May 17, 2016
Having overcome many of its early teething problems, Boeing's 787 Dreamliner appears to be running into a new problem: slowing sales. Despite a backlog of over 1,100 aircraft, industry-wide, sales for wide body jets have fallen by 51 percent since 2013, making it more difficult for Boeing to recoup their $30 billion investment in developing the new airplane.
In parallel with slower wide-body sales, the leasing industry has also reported a temporary glut in 787s for lease on the market - with leasing rates falling below $900,000 per month. Market analysts estimate that a new 787 needs to take in $1.15 million per month to recover its initial purchase price.
Air New Zealand has introduced the 787 Dreamliner on its routes to Honolulu, and Buenos Aires.

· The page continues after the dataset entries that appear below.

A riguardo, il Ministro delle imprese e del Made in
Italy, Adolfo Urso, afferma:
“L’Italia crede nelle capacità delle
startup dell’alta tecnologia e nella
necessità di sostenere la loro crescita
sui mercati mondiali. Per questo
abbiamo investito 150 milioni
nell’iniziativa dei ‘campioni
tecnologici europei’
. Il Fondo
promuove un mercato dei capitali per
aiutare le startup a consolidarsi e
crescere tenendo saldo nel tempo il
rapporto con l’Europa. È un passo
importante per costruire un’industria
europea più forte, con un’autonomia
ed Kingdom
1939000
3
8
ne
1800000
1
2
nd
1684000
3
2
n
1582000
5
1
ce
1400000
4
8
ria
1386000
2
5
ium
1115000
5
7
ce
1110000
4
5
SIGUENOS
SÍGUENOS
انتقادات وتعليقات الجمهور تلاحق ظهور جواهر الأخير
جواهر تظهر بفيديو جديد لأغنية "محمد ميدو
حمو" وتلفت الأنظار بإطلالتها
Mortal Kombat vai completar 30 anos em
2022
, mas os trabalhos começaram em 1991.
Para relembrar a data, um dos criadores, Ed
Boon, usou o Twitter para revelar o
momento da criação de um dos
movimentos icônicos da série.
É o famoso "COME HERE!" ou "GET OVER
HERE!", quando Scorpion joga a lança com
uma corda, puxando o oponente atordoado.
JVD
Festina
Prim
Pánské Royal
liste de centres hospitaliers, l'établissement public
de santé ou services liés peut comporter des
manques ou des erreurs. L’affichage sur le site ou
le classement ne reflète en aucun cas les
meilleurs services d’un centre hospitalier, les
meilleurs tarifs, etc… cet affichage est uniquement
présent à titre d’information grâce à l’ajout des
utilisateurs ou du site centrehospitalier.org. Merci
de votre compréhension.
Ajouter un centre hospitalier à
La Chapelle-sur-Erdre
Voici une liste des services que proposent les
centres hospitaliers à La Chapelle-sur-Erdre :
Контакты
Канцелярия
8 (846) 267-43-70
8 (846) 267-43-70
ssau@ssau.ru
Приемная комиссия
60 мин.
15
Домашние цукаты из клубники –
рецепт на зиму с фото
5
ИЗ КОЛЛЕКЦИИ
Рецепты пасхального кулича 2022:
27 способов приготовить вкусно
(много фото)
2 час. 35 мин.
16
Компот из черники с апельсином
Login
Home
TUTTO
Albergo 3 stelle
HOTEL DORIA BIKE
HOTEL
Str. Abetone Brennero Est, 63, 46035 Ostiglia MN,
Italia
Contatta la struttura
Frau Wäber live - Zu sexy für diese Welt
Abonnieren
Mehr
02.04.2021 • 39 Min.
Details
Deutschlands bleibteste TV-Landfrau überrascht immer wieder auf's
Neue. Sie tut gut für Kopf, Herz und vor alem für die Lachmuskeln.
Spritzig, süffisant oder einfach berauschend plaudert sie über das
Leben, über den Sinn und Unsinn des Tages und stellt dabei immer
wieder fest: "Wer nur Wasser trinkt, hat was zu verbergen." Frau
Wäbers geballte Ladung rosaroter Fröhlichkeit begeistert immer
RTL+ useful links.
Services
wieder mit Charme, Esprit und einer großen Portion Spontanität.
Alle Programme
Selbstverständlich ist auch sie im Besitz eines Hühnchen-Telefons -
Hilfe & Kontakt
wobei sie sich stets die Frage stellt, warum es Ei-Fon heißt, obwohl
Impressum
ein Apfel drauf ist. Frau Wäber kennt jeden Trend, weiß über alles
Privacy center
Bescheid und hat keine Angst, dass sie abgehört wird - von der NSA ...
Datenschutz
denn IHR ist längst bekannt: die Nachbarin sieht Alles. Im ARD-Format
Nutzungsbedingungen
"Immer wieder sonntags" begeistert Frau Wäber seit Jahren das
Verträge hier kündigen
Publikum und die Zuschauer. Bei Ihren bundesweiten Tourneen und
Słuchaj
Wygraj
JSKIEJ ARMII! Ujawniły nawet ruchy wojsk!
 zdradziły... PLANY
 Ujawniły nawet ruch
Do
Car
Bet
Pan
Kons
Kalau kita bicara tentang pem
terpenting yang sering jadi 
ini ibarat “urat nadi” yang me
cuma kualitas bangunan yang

China Airlines, one of Taiwan's leading carriers, has taken delivery of the first "co-branded" Boeing 777 - which features logos for both the carrier and Boeing.

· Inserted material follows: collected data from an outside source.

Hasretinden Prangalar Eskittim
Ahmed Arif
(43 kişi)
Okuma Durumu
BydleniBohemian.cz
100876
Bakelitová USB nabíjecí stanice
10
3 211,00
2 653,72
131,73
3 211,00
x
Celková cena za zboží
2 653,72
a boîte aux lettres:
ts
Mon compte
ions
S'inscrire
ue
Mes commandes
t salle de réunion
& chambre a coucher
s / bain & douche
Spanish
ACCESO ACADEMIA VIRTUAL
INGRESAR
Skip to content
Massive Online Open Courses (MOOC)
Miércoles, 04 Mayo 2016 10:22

Emirates has introduced the 777 on its Malta service route.
Boeing has confirmed plans to reduce output for the 777 airliner from the current 8.3 per month, to 7 per month in 2017, while they prepare for the introduction of the revamped 777X. Some industry analysts, however, are predicting that Boeing will need to cut production further - to 5 per month in 2018 and 4 per month in 2019 - as market demand continues to erode.
Qatar Airways has delayed the introduction of its planned service route to Aukland flying the Airbus A350 - in what would have been the longest non-stop commercial route in the world - due to delays in A350 deliveries.
Cathay Pacific is expected to take delivery of its first Airbus A350-900 at the end of May.